Wie sich THC von Lagergeld, Demurrage und Detention unterscheidet
In der Praxis werden diese Begriffe gern durcheinandergeworfen, obwohl sie unterschiedliche Situationen abdecken. THC bezahlt den Umschlag. Die anderen Positionen bestrafen oder bepreisen vor allem Zeit, die über die freie Frist hinaus vergeht. Das klingt ähnlich, ist aber bei der Kalkulation ein großer Unterschied.
| Posten | Wofür er steht | Typischer Auslöser |
|---|---|---|
| THC | Umschlag und Verarbeitung des Containers am Terminal | Der Container läuft durch den Hafenprozess |
| Lagergeld / Storage | Zwischenlagerung auf dem Terminal | Die freie Lagerzeit wird überschritten |
| Demurrage | Gebühr für zu lange Verweildauer im Hafenbereich | Der Container steht zu lange am Terminal |
| Detention | Gebühr für verspätete Rückgabe außerhalb des Terminals | Der Leercontainer kommt zu spät zurück |
Ein Hamburger Terminaltarif zeigt gut, wie schnell aus einem normalen Umschlag zusätzliche Kosten entstehen können: Für Importcontainer sind dort zunächst 3 Kalendertage freie Lagerzeit vorgesehen, für Exportcontainer 5 Tage, für Transshipment 7 Tage und für Gefahrgut nur 1 Tag.

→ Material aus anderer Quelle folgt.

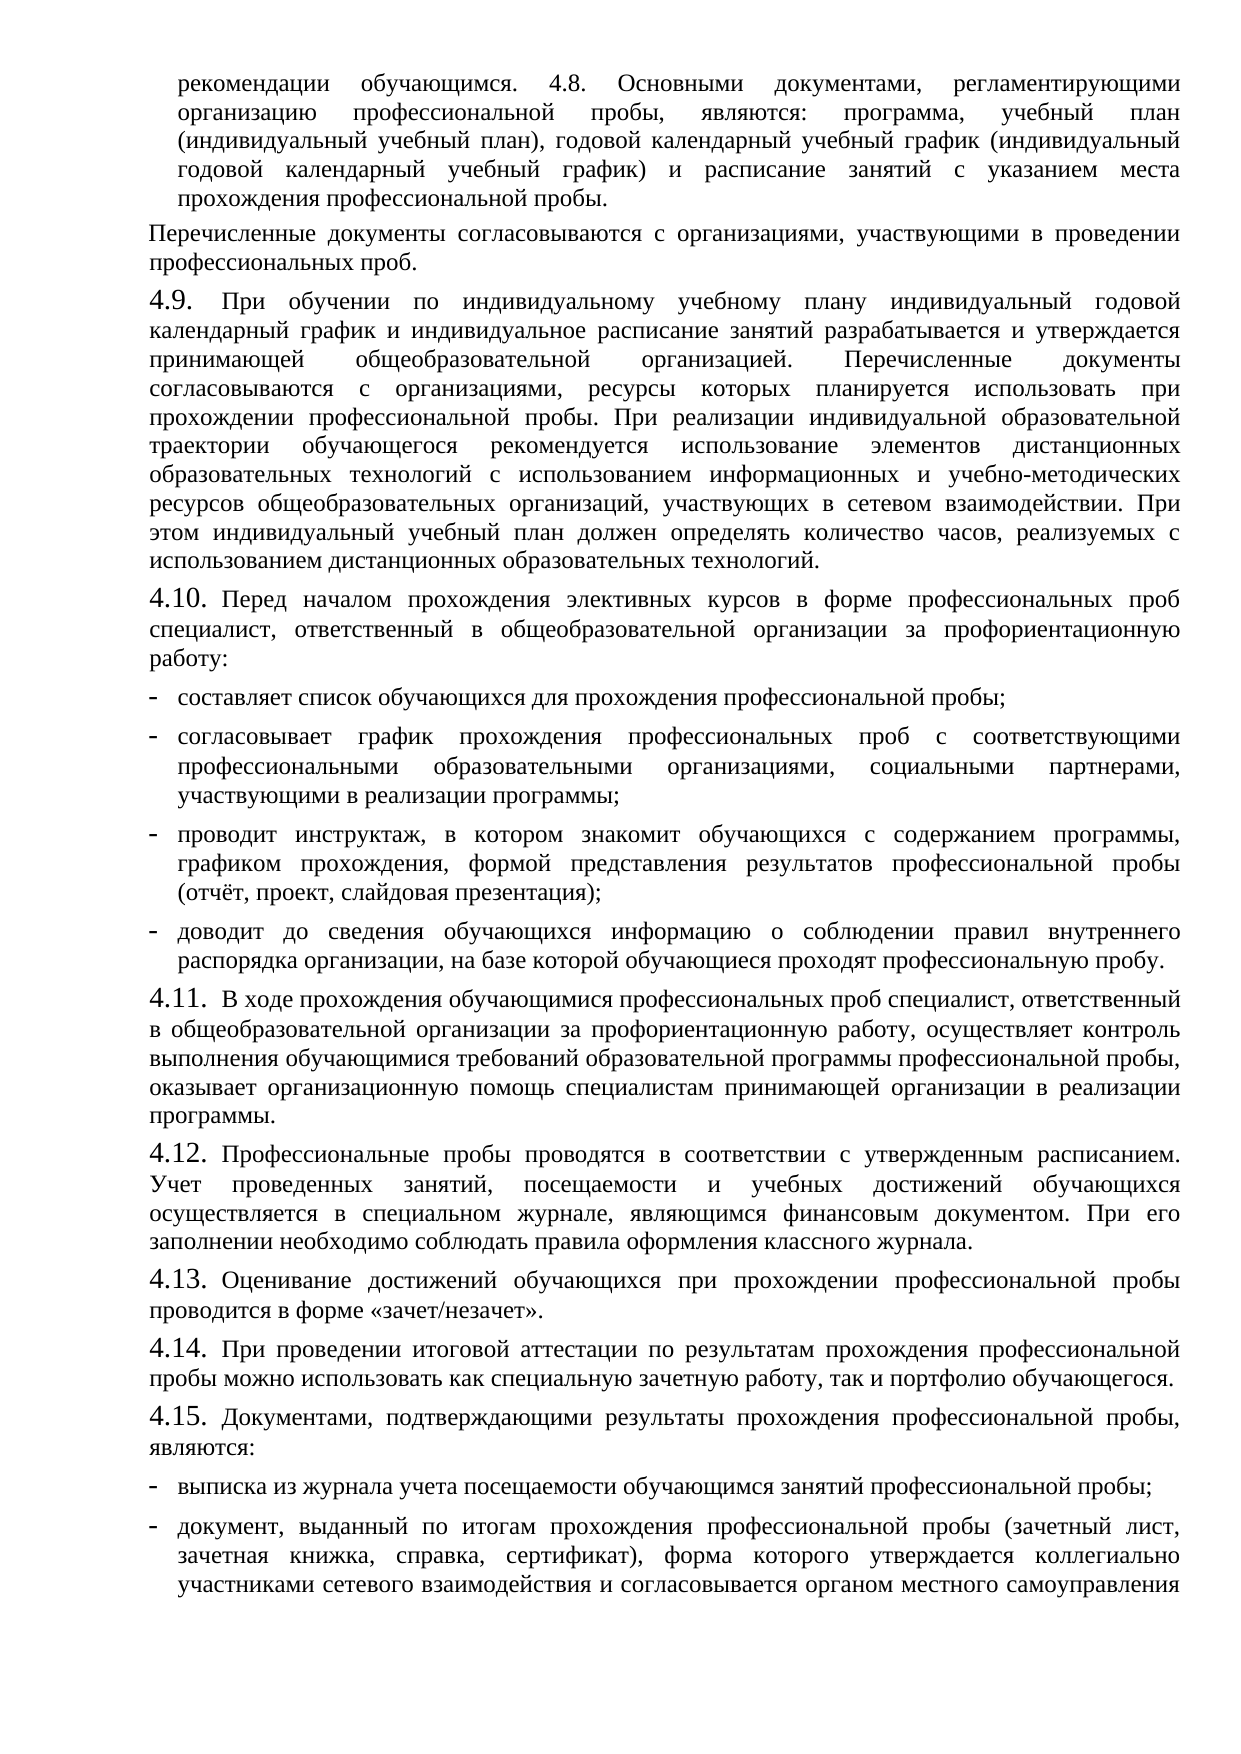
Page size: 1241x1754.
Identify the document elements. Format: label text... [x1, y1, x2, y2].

list Перед началом прохождения элективных курсов в форме профессиональных проб специалист, ответственный в общеобразовательной организации за профориентационную работу: [149, 580, 1181, 671]
list Оценивание достижений обучающихся при прохождении профессиональной пробы проводится в форме «зачет/незачет». [149, 1261, 1181, 1324]
list Профессиональные пробы проводятся в соответствии с утвержденным расписанием. Учет проведенных занятий, посещаемости и учебных достижений обучающихся осуществляется в специальном журнале, являющимся финансовым документом. При его заполнении необходимо соблюдать правила оформления классного журнала. [149, 1135, 1181, 1255]
list При обучении по индивидуальному учебному плану индивидуальный годовой календарный график и индивидуальное расписание занятий разрабатывается и утверждается принимающей общеобразовательной организацией. Перечисленные документы согласовываются с организациями, ресурсы которых планируется использовать при прохождении профессиональной пробы. При реализации индивидуальной образовательной траектории обучающегося рекомендуется использование элементов дистанционных образовательных технологий с использованием информационных и учебно-методических ресурсов общеобразовательных организаций, участвующих в сетевом взаимодействии. При этом индивидуальный учебный план должен определять количество часов, реализуемых с использованием дистанционных образовательных технологий. [149, 282, 1181, 574]
list выписка из журнала учета посещаемости обучающимся занятий профессиональной пробы; [148, 1467, 1181, 1501]
list составляет список обучающихся для прохождения профессиональной пробы; [148, 678, 1181, 711]
text Перечисленные документы согласовываются с организациями, участвующими в проведении профессиональных проб. [148, 218, 1181, 276]
list проводит инструктаж, в котором знакомит обучающихся с содержанием программы, графиком прохождения, формой представления результатов профессиональной пробы (отчёт, проект, слайдовая презентация); [148, 815, 1181, 906]
list доводит до сведения обучающихся информацию о соблюдении правил внутреннего распорядка организации, на базе которой обучающиеся проходят профессиональную пробу. [148, 912, 1181, 974]
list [148, 68, 1181, 212]
list Документами, подтверждающими результаты прохождения профессиональной пробы, являются: [149, 1398, 1181, 1461]
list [148, 1507, 1181, 1598]
list В ходе прохождения обучающимися профессиональных проб специалист, ответственный в общеобразовательной организации за профориентационную работу, осуществляет контроль выполнения обучающимися требований образовательной программы профессиональной пробы, оказывает организационную помощь специалистам принимающей организации в реализации программы. [149, 981, 1181, 1129]
list При проведении итоговой аттестации по результатам прохождения профессиональной пробы можно использовать как специальную зачетную работу, так и портфолио обучающегося. [149, 1330, 1181, 1392]
list согласовывает график прохождения профессиональных проб с соответствующими профессиональными образовательными организациями, социальными партнерами, участвующими в реализации программы; [148, 717, 1181, 808]
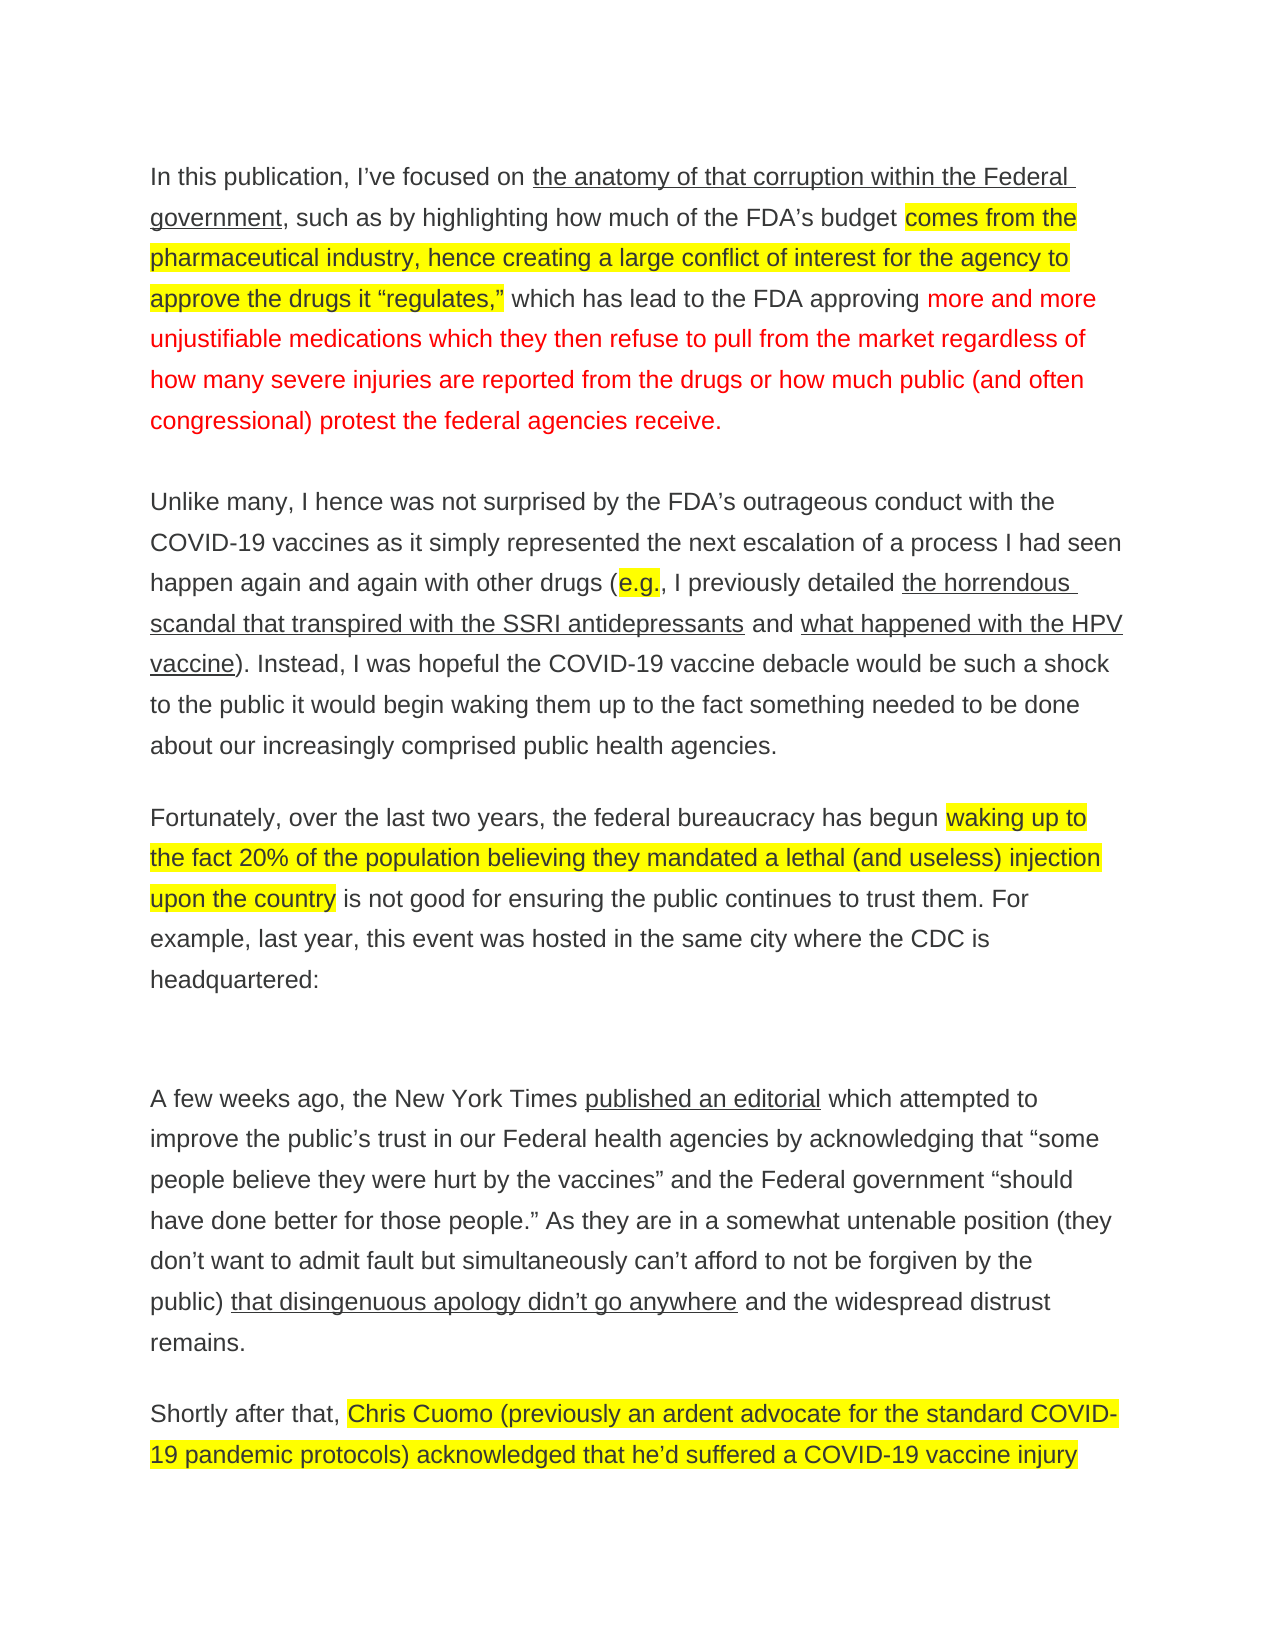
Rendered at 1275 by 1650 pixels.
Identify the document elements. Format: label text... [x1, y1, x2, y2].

Das ist kein pauschaler Deutschlandwert, aber ein sehr brauchbares Beispiel dafür, dass Freizeiten terminalabhängig sind und man sie nicht aus dem Bauch heraus schätzen sollte. Für mich ist das der Punkt, an dem viele Budgets kippen, obwohl der eigentliche Seetransport korrekt kalkuliert war. Wer diese Trennlinien kennt, liest Angebote deutlich genauer.
Warum der Posten für Ausbildung und Beruf wichtig ist
Für Leserinnen und Leser mit Bezug zur maritimen Branche ist THC nicht nur ein Kostenbegriff, sondern auch ein kleiner Prüfstein für Professionalität. Wer später in Spedition, Reederei, Hafenbetrieb, Disposition, Pricing, Customer Service oder Controlling arbeitet, muss solche Gebühren lesen, einordnen und erklären können. Ich halte das für eine der stillen Basiskompetenzen im Hafen- und Seefrachtgeschäft.
- In der Disposition muss ich erkennen, welche Kosten schon im Angebot stecken und welche später kommen.
- Im Pricing trenne ich operative Terminalkosten von reiner Seefrachtrate.
- Im Customer Service muss ich Zusatzrechnungen schnell und plausibel erklären können.
- In der Hafenpraxis helfen klare Begriffe, Cut-offs, Freizeiten und Abgaben sauber zu steuern.
Gerade an einem Standort wie Hamburg, der als Containerhub große Volumina bewegt, merkt man schnell, wie viel an sauberen Tarifen und klaren Verantwortlichkeiten hängt. Wer die Logik dahinter versteht, arbeitet nicht nur sicherer, sondern auch glaubwürdiger gegenüber Kunden und Partnern. Das führt direkt zu der Frage, die ich bei jeder Quote zuerst stelle.
Worauf ich im Angebot zuerst schaue
Bei einer Seefracht- oder Containerquote prüfe ich nicht zuerst die schönste Zahl, sondern die Struktur dahinter. Die meisten Überraschungen lassen sich vermeiden, wenn man fünf bis sechs Punkte konsequent abklopft.
- Ist der Terminalposten separat ausgewiesen oder im All-in-Preis versteckt?
- Steht dort klar, ob es sich um Origin- oder Destination-Kosten handelt?
- Gilt der Betrag für 20-Fuß-, 40-Fuß-, High-Cube-, Reefer- oder Gefahrgutcontainer?
- Sind freie Lagerzeiten oder Cut-off-Fristen ausdrücklich genannt?
- Wer trägt Kosten bei Verzögerung, Umrouting oder zusätzlicher Abfertigung?
- Passen Lieferklausel und benannter Ort wirklich zusammen?
Wenn diese Punkte sauber sind, sind die meisten Überraschungen schon entschärft. Genau deshalb sollte man Terminalkosten nie isoliert lesen, sondern immer im Zusammenspiel mit Route, Vertrag und Zeitfenster. Wer das im Blick behält, kalkuliert Seefracht realistischer, verhandelt besser und vermeidet die typischen Fehler, die in der Praxis unnötig Geld kosten.